TASK STATEMENT – Reproduce verbatim the lines of the records below, from the first line through the line containing "Management Software", inclusive.

==================================================

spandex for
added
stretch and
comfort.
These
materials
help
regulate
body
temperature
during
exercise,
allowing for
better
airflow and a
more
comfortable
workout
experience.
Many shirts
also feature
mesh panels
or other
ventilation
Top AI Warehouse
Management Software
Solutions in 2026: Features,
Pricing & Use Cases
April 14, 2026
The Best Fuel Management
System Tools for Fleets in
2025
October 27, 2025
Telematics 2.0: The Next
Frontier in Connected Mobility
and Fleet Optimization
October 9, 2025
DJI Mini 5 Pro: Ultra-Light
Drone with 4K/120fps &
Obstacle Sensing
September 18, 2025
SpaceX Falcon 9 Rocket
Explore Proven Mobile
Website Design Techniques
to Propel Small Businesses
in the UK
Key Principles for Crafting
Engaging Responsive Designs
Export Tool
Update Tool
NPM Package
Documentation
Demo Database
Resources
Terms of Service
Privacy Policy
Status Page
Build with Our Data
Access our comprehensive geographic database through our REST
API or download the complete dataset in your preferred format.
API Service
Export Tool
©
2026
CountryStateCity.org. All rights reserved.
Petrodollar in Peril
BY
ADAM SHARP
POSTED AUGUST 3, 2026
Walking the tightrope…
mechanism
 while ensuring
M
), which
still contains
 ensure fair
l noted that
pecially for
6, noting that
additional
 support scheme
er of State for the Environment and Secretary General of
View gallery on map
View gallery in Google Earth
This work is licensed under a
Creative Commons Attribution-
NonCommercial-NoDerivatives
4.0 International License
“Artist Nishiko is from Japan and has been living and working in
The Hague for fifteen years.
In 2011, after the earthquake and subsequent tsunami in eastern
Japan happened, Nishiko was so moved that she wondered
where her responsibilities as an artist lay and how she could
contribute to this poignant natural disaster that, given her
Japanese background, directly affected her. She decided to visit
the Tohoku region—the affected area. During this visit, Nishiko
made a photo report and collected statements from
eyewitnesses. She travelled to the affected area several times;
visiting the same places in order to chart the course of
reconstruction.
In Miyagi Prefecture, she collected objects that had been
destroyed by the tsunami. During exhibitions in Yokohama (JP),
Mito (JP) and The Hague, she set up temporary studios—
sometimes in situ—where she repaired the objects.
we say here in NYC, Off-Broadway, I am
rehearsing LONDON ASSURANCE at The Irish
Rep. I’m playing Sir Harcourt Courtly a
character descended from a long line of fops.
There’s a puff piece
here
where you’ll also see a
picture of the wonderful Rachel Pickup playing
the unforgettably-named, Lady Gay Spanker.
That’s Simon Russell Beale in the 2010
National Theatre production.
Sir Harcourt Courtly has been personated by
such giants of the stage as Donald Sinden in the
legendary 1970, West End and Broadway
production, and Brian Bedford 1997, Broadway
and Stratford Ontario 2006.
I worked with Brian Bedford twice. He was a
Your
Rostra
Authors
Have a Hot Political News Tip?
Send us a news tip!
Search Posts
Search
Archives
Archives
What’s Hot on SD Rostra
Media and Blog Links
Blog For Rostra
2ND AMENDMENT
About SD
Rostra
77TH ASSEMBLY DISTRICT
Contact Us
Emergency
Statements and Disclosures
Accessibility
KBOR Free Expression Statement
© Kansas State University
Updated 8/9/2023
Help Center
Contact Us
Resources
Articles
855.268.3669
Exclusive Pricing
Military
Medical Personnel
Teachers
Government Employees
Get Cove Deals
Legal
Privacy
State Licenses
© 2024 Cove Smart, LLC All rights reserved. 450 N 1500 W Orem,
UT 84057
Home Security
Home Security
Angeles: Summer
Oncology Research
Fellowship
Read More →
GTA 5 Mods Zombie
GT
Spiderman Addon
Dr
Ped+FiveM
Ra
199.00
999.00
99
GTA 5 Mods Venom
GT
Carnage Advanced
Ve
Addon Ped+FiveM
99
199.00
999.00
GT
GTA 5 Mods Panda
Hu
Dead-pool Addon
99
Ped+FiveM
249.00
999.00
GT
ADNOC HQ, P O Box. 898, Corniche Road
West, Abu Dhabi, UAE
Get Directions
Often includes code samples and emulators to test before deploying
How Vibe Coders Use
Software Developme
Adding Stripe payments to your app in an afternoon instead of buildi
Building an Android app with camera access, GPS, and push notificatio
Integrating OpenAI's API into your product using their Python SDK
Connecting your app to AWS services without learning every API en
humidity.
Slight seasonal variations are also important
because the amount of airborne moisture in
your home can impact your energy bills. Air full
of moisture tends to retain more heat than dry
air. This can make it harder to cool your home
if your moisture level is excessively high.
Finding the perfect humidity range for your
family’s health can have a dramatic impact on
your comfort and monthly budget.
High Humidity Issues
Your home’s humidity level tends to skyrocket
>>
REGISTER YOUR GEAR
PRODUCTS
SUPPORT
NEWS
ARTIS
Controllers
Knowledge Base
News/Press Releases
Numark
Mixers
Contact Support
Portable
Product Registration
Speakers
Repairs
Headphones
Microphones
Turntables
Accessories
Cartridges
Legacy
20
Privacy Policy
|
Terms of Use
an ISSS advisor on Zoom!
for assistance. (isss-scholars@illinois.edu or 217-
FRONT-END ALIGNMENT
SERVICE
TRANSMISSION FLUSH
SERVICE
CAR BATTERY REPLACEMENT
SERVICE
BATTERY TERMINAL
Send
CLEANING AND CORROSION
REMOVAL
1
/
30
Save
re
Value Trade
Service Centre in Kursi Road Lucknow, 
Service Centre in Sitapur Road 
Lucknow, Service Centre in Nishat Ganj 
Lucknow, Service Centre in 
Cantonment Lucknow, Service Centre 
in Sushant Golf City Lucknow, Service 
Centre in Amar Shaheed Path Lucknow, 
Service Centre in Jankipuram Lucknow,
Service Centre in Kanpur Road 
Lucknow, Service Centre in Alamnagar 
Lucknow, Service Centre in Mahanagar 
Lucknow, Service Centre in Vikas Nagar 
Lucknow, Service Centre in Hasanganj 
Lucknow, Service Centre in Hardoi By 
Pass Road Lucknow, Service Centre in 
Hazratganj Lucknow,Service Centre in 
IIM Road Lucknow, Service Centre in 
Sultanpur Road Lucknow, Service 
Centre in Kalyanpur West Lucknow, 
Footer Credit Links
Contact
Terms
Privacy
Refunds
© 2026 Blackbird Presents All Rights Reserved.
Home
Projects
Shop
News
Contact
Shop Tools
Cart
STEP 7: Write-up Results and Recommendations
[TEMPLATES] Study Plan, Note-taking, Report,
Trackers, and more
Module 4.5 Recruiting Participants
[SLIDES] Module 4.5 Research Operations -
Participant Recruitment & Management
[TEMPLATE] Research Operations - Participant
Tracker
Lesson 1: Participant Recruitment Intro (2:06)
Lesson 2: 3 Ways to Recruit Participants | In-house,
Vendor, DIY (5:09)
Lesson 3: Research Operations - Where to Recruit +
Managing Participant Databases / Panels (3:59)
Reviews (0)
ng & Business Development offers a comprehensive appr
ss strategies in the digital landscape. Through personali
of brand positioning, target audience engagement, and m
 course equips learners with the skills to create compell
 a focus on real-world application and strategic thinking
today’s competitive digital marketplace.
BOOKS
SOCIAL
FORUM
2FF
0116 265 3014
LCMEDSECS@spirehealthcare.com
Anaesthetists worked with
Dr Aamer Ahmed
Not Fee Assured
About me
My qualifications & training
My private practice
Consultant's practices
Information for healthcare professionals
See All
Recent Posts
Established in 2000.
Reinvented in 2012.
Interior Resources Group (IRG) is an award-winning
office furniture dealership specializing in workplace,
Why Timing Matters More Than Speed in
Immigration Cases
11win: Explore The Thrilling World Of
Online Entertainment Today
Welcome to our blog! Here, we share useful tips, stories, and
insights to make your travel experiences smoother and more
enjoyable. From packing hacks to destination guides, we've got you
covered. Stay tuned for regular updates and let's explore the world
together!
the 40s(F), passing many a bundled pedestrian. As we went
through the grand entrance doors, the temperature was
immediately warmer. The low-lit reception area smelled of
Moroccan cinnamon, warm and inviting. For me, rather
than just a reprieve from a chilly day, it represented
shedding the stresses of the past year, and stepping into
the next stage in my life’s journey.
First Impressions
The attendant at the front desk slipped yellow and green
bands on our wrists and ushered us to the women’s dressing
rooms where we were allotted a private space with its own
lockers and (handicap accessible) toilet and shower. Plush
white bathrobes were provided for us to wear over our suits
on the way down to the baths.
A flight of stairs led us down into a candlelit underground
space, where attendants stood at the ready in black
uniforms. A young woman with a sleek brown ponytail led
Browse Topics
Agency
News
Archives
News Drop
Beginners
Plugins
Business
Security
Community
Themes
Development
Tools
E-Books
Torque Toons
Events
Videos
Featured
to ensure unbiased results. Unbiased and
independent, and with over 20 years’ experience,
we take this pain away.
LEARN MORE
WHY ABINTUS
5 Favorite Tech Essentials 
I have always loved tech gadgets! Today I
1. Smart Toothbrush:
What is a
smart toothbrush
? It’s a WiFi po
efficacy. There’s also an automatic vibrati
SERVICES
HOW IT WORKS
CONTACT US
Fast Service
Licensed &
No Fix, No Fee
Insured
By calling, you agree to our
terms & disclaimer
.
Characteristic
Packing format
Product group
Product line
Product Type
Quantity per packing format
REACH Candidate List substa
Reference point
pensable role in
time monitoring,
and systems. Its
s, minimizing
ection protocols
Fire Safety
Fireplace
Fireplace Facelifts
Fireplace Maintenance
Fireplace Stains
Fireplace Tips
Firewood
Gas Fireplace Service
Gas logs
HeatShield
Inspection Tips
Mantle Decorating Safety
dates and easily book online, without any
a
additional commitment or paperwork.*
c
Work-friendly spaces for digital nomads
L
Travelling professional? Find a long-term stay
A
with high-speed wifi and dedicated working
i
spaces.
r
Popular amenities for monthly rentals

==================================================

THE COMPLETED TASK –
spandex for
added
stretch and
comfort.
These
materials
help
regulate
body
temperature
during
exercise,
allowing for
better
airflow and a
more
comfortable
workout
experience.
Many shirts
also feature
mesh panels
or other
ventilation
Top AI Warehouse
Management Software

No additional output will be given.